2012-08-07 07:55:14

Siria: diserta il premier hijab. Attaccato il monastero di Mar Musa, gestito in passato da Padre Dall'Oglio


La Siria è sempre più un Paese martoriato. Si rincorrono le voci sulla morte di Assad, prontamente smentite dalla Russia, mentre ha fatto scalpore la diserzione del premier siriano Hijab (che, dopo essere passato con i ribelli, starebbe giungendo in Qatar. Il premier avrebbe anche parlato di un “genocidio” in corso in Siria. “Il regime ha i giorni contati” ha ribadito la Casa Bianca e intanto la violenza non si ferma, sono 155 i morti di ieri mentre gli insorti hanno annunciato la morte di 3 pellegrini iraniani, catturati sabato. Il servizio di Marina Calculli: 00:01:04:56
Dunque, sul terreno la situazione si sta facendo critica.

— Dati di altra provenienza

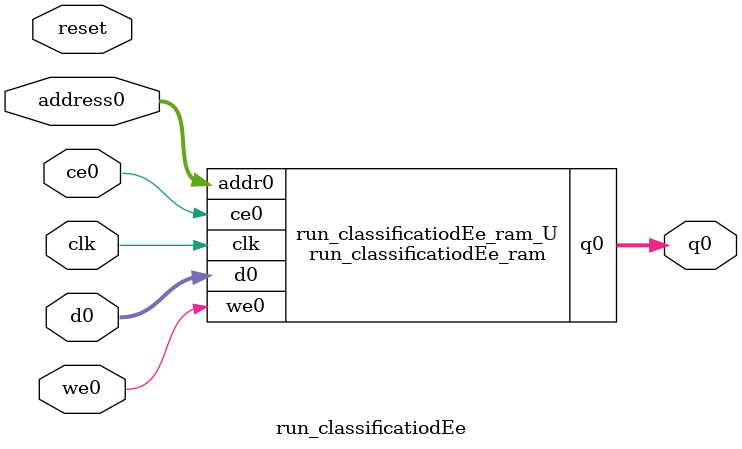
<source format=v>

`timescale 1 ns / 1 ps
module run_classificatiodEe_ram (addr0, ce0, d0, we0, q0,  clk);

parameter DWIDTH = 32;
parameter AWIDTH = 7;
parameter MEM_SIZE = 70;

input[AWIDTH-1:0] addr0;
input ce0;
input[DWIDTH-1:0] d0;
input we0;
output reg[DWIDTH-1:0] q0;
input clk;

(* ram_style = "block" *)reg [DWIDTH-1:0] ram[0:MEM_SIZE-1];




always @(posedge clk)  
begin 
    if (ce0) 
    begin
        if (we0) 
        begin 
            ram[addr0] <= d0; 
            q0 <= d0;
        end 
        else 
            q0 <= ram[addr0];
    end
end


endmodule


`timescale 1 ns / 1 ps
module run_classificatiodEe(
    reset,
    clk,
    address0,
    ce0,
    we0,
    d0,
    q0);

parameter DataWidth = 32'd32;
parameter AddressRange = 32'd70;
parameter AddressWidth = 32'd7;
input reset;
input clk;
input[AddressWidth - 1:0] address0;
input ce0;
input we0;
input[DataWidth - 1:0] d0;
output[DataWidth - 1:0] q0;



run_classificatiodEe_ram run_classificatiodEe_ram_U(
    .clk( clk ),
    .addr0( address0 ),
    .ce0( ce0 ),
    .d0( d0 ),
    .we0( we0 ),
    .q0( q0 ));

endmodule


</source>
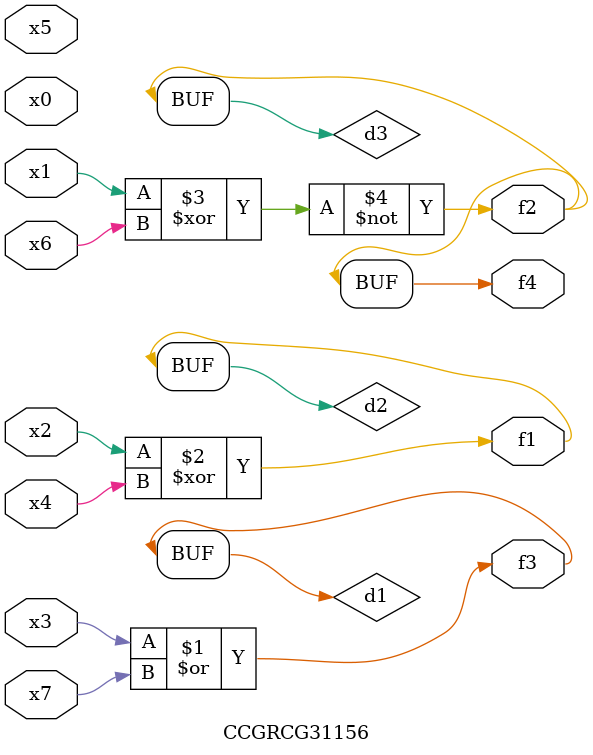
<source format=v>
module CCGRCG31156(
	input x0, x1, x2, x3, x4, x5, x6, x7,
	output f1, f2, f3, f4
);

	wire d1, d2, d3;

	or (d1, x3, x7);
	xor (d2, x2, x4);
	xnor (d3, x1, x6);
	assign f1 = d2;
	assign f2 = d3;
	assign f3 = d1;
	assign f4 = d3;
endmodule

</source>
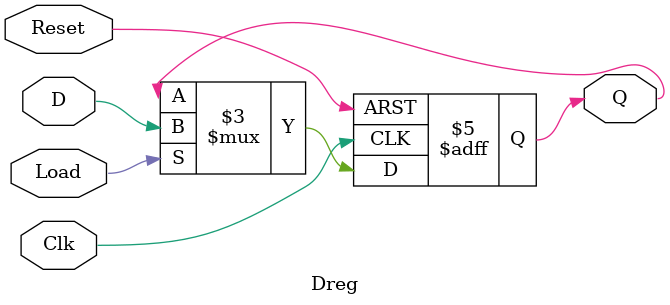
<source format=sv>

module Dreg ( input Clk, Load, Reset, D,
				  output logic Q );
				  
always @ (posedge Clk or posedge Reset ) 
begin 
	Q = Q;
	if (Reset) 
		Q = 1'b0;
	else if (Load) 
		Q = D;
end

endmodule

</source>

Da giorni è su Aleppo che si concentra l’offensiva del regime ma molti soldati stanno passando con la rivolta antigovernativa. Proprio vicino ad Aleppo Amedeo Lomonaco ta raggiunto telefonicamente il giornalista Cristiano Tinazzi: 00:02:35:59
R. - Il governo siriano sta perdendo dei pezzi importanti. In questo momento, molti soldati stanno abbandonando l’esercito regolare e si stanno unendo ai ribelli. Chiaramente resta il nucleo duro dei soldati allawiti, che rimarranno fino alla fine con Assad, perché sanno che se cade Assad e se cade il governo, anche loro potrebbero fare una brutta fine.

D. - Attualmente ti trovi alle porte di Aleppo. Qual è la situazione?

R. - Sono in un paese, alla periferia di Aleppo, perché da qui partirà la brigata locale che si recherà ad Aleppo stanotte, verso mezzanotte. Andremo con loro, ma non si sa ancora in che quartiere di Aleppo, perché è tenuta segreta la notizia. Ci poteranno in città, dove rimarremo due giorni.
D. - Quindi c’è un movimento da parte di abitanti di vari paesi, che confluiranno verso Aleppo?

R. - Sì, da ogni zona sunnita e da ogni paese che è sotto controllo dei ribelli stanno partendo per andare ad Aleppo e poi confluiscono in città.

D. - Si ha la sensazione che queste siano ore cruciali?

R. - Sì, anche se dicono comunque che la battaglia potrebbe durare settimane. Certamente, qui c’è molto ottimismo, anche se a me sembra quasi impossibile che delle persone che vanno con armi leggere, senza protezioni, contro le cannonate possano riuscire a farcela… Però tutto è possibile!

D. - Quindi la vera arma in più sono lo sfaldamento del governo e le diserzioni?

R. - Sì, perché comunque contano sul morale dell’esercito. Ho parlato anche oggi con un soldato - un comandante di un carro armato - che si è unito alla guerriglia e che mi diceva: “Sono entrato nell’esercito per difendere il popolo e non per sparare sul popolo!. Questa è una cosa che molti di noi non sono riusciti ad accettare. Tanti non sono riusciti a scappare, perché non hanno trovato l’occasione, ma spesso quando i soldati vanno in licenza non tornano più nelle basi”.

D. - Tu hai assistito anche ad altre situazione analoghe, come in Libia. Trovi delle analogie o delle differenze?

R. - Ci sono delle analogie, perché sicuramente la maggior parte dei combattenti sono giovani: qui c’è una presenza discreta di combattenti stranieri, che sono venuti dalla Libia e da altri Paesi a combattere, ma il 90 per cento sono siriani. Sono siriani che vogliono un Paese nuovo, che vogliono la libertà e cercano di combattere un regime che ormai è tirannico. Mi è capitato anche di assistere a bombardamenti su abitazioni private e si tratta anche di un villaggio che non era ostile! Sembra quasi che l’esercito governativo spari alla rinfusa, quasi a punire collettivamente le comunità che si sono ribellate… Ci sono, però, differenze sul campo degli armamenti rispetto alla Libia, perché qui non sono presenti gli Stati occidentali. Chiaramente non c’è copertura aerea e i soldati dell’esercito libero hanno armi leggere, qualche tank che hanno rubato alle forze governative, ma non ci sono armamenti che possano abbattere elicotteri caccia.